Reproduce the records below word for word, leaving out the pictures.
==== Provided data ====
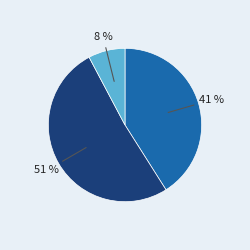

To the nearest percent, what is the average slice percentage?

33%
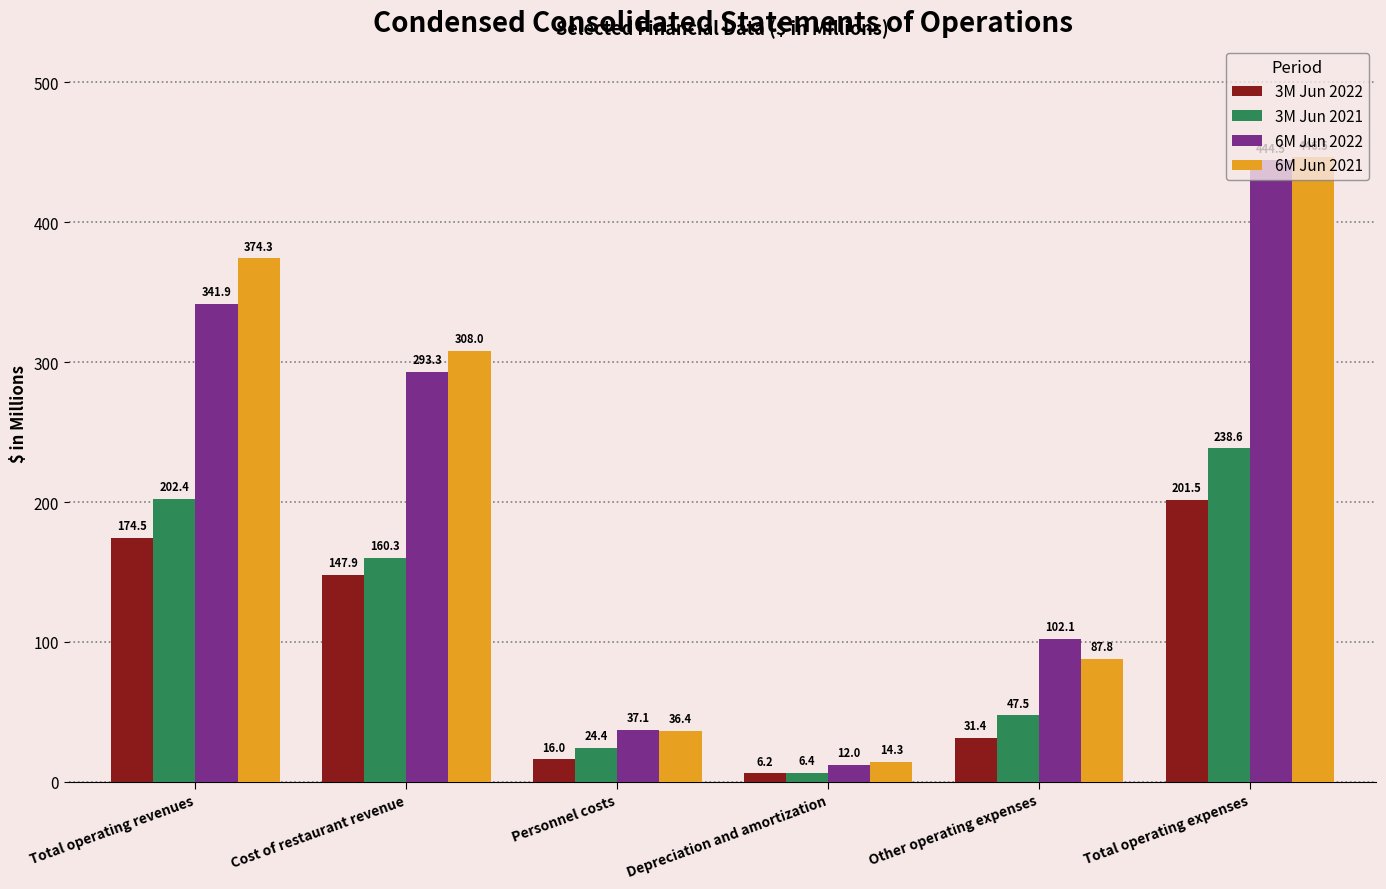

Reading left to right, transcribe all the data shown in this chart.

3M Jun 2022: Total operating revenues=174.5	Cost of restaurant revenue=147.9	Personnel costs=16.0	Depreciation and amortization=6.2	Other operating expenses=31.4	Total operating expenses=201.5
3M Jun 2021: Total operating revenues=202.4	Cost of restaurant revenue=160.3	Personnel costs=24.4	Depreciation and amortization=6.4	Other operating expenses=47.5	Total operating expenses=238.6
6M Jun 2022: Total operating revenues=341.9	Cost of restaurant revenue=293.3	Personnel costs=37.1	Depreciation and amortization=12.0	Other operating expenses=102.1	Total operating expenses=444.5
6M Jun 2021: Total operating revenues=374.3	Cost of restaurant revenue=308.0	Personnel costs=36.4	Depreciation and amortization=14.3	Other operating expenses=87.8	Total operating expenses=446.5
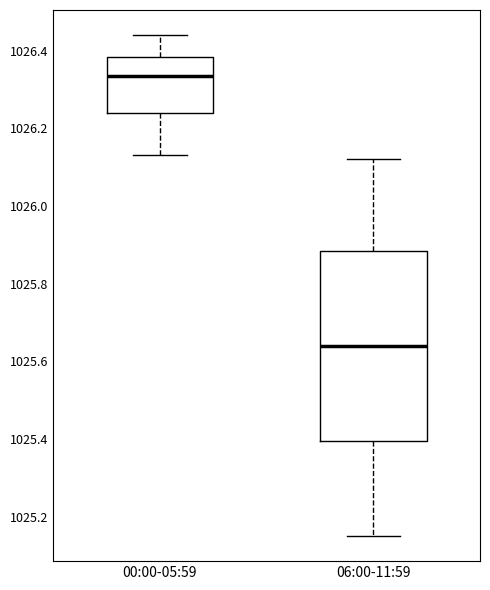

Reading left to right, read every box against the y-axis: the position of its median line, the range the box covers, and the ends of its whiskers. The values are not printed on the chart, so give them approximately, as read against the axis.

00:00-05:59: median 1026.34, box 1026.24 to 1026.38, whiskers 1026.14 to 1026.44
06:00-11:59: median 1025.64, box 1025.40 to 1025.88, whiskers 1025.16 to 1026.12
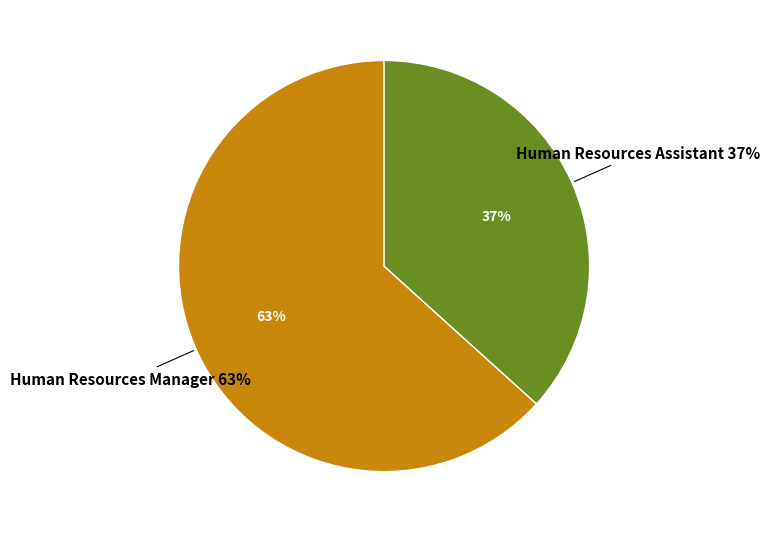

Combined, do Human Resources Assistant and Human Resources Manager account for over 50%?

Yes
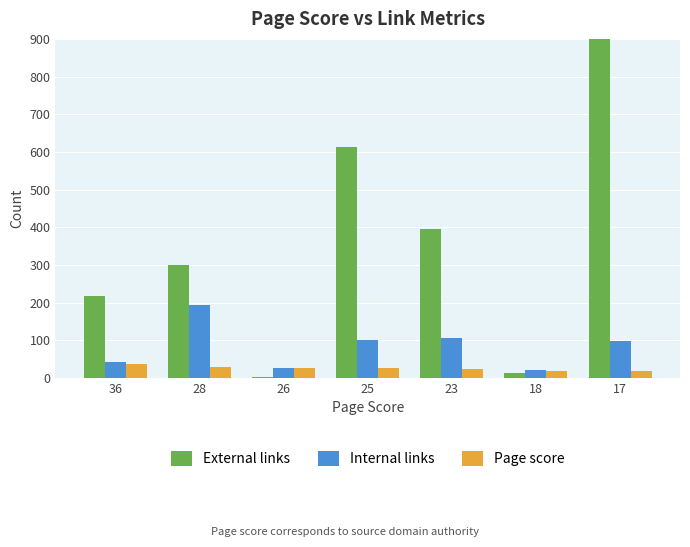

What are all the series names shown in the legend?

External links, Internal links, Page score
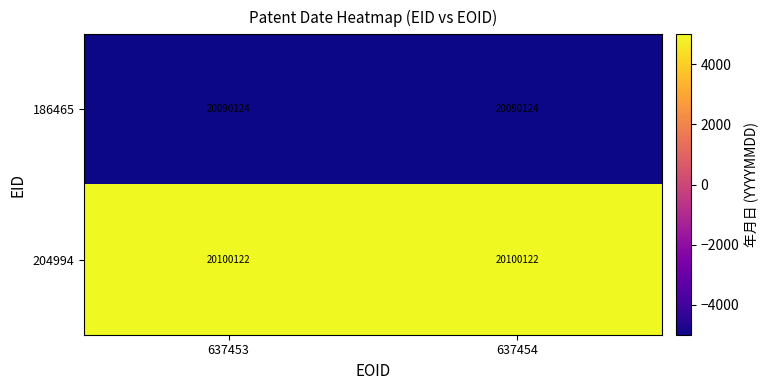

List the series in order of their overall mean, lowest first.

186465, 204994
====
*Task answer*
To the nearest percent, what is the average slice percentage?

33%

Reading left to right, transcribe all the data shown in this chart.

3M Jun 2022: Total operating revenues=174.5	Cost of restaurant revenue=147.9	Personnel costs=16.0	Depreciation and amortization=6.2	Other operating expenses=31.4	Total operating expenses=201.5
3M Jun 2021: Total operating revenues=202.4	Cost of restaurant revenue=160.3	Personnel costs=24.4	Depreciation and amortization=6.4	Other operating expenses=47.5	Total operating expenses=238.6
6M Jun 2022: Total operating revenues=341.9	Cost of restaurant revenue=293.3	Personnel costs=37.1	Depreciation and amortization=12.0	Other operating expenses=102.1	Total operating expenses=444.5
6M Jun 2021: Total operating revenues=374.3	Cost of restaurant revenue=308.0	Personnel costs=36.4	Depreciation and amortization=14.3	Other operating expenses=87.8	Total operating expenses=446.5

Reading left to right, read every box against the y-axis: the position of its median line, the range the box covers, and the ends of its whiskers. The values are not printed on the chart, so give them approximately, as read against the axis.

00:00-05:59: median 1026.34, box 1026.24 to 1026.38, whiskers 1026.14 to 1026.44
06:00-11:59: median 1025.64, box 1025.40 to 1025.88, whiskers 1025.16 to 1026.12

Combined, do Human Resources Assistant and Human Resources Manager account for over 50%?

Yes

What are all the series names shown in the legend?

External links, Internal links, Page score

List the series in order of their overall mean, lowest first.

186465, 204994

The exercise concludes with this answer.